Recently, scientists have tried different approaches aimed at suppressing the infected insects' ability to reproduce. One technique, called Sterilize Insect Technique, or SIT, introduces male mosquitoes that have been irradiated and rendered sterile in order to mate with infected female insects.

The RIDL method uses genetically-modified mosquitoes to cause the offspring of female insects to "die either before or after the larval stage," the study said.

Wein said that based on their research into the RIDL method, "Eradication of the disease might be feasible within about one year for affected populations in the order of 100,000 to a million."

"This was a mathematical study to get an order of magnitude," he added.

"From a practical point of view, it is important to understand how many … mosquitoes are required for eradication and how long it takes to eradicate the virus," write the authors. "Our model should suffice for an order-of-magnitude assessment of the effectiveness and practicality of the RIDL strategy."

However, Wein said the strategy also entails serious challenges.

"The real drawback is the logistical consideration," he said.

"Once you release the mosquitoes, they only travel half a mile.
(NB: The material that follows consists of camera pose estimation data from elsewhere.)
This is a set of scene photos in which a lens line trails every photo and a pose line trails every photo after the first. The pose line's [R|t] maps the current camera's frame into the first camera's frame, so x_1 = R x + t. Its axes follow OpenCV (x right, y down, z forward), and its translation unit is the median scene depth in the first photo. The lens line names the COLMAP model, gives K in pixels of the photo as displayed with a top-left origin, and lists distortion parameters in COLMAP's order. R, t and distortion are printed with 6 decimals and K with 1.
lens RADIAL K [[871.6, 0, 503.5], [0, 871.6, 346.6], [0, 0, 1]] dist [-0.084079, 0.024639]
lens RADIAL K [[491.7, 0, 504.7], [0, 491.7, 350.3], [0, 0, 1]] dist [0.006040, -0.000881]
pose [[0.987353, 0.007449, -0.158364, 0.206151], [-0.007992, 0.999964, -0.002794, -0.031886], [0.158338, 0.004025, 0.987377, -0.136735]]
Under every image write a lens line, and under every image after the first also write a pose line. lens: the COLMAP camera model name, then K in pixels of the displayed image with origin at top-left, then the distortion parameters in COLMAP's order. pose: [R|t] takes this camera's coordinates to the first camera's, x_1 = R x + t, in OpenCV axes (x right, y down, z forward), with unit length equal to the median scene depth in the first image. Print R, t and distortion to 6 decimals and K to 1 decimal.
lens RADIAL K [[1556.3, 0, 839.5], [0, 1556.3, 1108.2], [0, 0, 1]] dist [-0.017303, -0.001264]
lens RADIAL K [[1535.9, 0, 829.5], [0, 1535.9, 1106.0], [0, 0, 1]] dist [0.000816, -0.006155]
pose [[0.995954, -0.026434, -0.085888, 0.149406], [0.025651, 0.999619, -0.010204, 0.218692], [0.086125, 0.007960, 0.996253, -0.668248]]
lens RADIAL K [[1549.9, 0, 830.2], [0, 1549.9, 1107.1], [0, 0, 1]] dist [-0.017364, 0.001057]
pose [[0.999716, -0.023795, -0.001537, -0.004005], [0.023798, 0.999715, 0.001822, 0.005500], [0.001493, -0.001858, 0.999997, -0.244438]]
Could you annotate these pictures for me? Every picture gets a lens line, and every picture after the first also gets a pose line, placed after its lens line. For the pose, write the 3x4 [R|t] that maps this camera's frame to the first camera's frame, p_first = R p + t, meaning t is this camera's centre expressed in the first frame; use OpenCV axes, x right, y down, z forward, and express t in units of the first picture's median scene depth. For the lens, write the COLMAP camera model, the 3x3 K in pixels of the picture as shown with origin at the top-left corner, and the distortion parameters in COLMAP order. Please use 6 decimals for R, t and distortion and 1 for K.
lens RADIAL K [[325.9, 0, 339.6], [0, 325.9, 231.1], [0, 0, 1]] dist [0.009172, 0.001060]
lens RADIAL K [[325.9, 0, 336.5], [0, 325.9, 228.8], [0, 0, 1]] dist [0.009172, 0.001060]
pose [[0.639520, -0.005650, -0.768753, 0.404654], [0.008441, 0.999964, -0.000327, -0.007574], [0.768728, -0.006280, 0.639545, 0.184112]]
So if you try to eradicate the disease in a rural area where there's distances between neighbors, you pretty much have to hand deliver the insects."

Wein is known for his work exploring homeland security issues related to potential Anthrax attacks and the effectiveness of the two-finger fingerprinting system used on the U.S. border. He has also testified before a variety of government agencies considering policies affecting public health, epidemics, and bioterrorism.